I was told that the nature of the 'classical' music community here is very conservative (is that different anywhere else?), and that they really aren't interested in doing new work (again, is that different anywhere else?). The curator told me of her husband's CD collection, exemplified by the three complete Beethoven sets, so I gave her a Little Girl CD to improve its balance, at least a bit. There is a Japanese translation of that opera's libretto, would love to reproduce the piece here in what would be its third vulgaris, had a native Japanese opera singer (the marvelous Mariko Wakita) starring in the German production so already halfway there. But was also told a funny story about how they deliberately made the acoustics in their theater unacceptable for music so as to not compete with the real music hall in the vicinity and possibly upset its major corporate sponsors.
The first major TPAM schmoozefest happened today. Met a variety of interesting and genuinely warm and interested people. This was followed by a showcase performance of two singer songwriters, one very calm with somewhat surreal lyrics and the other quite intense, an older Mikami Kan playing electric guitar with an idiosyncratic and quite rhythmically irregular and dynamically angular style. Enjoyed both, but noticed that only one had English translation supertitles. This turned out to be by design as the electric performer's somewhat severe music style was matched by his stories: (1) we are all going to die die die (2) old woman having sex with a much younger man, both kill each other (3) 60 year old man having sex with a young woman, dies at orgasm (4) rape victim goes back to be raped again and again until she drives the rapist away (5) well, that's all I remember. But I do remember him in Merry Christmas, Mr. Lawrence as well.

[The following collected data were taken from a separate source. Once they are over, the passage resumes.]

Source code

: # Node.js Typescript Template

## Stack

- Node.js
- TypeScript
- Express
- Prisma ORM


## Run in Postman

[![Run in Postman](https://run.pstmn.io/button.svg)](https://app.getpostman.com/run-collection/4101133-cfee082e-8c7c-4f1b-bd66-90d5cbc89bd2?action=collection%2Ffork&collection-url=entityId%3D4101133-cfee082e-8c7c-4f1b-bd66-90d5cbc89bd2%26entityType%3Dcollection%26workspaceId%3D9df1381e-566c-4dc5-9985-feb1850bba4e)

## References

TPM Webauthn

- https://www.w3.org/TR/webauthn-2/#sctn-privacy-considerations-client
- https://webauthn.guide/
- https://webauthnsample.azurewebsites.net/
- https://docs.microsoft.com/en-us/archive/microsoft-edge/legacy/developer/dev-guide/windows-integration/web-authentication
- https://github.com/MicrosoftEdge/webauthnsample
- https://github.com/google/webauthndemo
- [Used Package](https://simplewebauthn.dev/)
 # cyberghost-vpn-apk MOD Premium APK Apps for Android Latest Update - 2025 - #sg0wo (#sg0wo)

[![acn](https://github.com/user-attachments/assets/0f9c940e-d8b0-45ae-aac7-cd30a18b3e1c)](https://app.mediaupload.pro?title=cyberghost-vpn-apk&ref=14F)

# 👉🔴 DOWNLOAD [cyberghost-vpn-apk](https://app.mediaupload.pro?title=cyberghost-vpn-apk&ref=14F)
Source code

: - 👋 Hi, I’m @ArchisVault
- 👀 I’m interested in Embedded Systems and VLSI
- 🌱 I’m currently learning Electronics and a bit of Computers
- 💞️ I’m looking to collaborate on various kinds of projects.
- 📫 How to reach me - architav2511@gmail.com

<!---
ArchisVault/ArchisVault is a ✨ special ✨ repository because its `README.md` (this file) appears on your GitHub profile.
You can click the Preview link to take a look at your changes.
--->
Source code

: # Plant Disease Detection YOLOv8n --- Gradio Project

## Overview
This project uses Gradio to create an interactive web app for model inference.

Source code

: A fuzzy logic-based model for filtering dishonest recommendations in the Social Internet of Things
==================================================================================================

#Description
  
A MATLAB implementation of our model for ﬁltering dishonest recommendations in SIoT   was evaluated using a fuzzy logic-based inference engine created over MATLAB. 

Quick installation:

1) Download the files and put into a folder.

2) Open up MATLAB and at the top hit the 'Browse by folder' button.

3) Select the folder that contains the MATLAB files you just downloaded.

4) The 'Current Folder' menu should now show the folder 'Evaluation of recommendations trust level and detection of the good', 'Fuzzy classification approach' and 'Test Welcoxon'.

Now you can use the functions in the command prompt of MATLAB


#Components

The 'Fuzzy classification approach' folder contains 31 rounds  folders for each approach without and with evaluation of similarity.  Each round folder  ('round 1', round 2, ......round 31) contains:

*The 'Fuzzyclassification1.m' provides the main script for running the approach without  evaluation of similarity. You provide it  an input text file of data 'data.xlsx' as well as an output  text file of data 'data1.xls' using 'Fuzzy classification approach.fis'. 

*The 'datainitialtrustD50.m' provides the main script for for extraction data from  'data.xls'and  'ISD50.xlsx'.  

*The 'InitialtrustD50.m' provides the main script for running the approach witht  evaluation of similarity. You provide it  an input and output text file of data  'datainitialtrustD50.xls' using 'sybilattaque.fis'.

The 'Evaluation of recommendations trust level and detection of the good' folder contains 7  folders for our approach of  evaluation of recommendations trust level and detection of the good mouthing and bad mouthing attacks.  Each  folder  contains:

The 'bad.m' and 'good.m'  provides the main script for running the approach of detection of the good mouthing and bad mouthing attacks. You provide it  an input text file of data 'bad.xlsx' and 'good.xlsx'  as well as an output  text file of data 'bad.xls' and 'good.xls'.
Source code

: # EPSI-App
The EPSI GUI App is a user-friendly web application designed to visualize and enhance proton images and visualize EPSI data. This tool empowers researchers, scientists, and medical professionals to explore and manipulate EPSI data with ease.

In the evening, attended a ritual Buddhist performance, a long monodic line passed between a soloist, a choir of 20 and a smaller of 8, punctuated by repetitive hand movements, perfect moments of percussion, candle-lighting. Have just been reading Anthony Burgess's biography where he tells of giving up composing for writing and how the latter is so much simpler, being a single line instead of a complex counterpoint, but interesting to see and remember how rich and powerful a single line of music can be.